■ **Supplied material**
+ + +

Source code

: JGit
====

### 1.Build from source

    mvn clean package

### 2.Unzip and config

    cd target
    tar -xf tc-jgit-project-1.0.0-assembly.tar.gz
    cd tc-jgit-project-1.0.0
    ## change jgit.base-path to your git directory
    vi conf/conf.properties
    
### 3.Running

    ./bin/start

+ + +

■ **What is expected**
Starting at the line that contains "### 1.Build from source" and continuing through the end of the material, rewrite those lines with "vi" changed to "nano" and everything else left as it is.

■ **Solution**
### 1.Build from source

    mvn clean package

### 2.Unzip and config

    cd target
    tar -xf tc-jgit-project-1.0.0-assembly.tar.gz
    cd tc-jgit-project-1.0.0
    ## change jgit.base-path to your git directory
    nano conf/conf.properties
    
### 3.Running

    ./bin/start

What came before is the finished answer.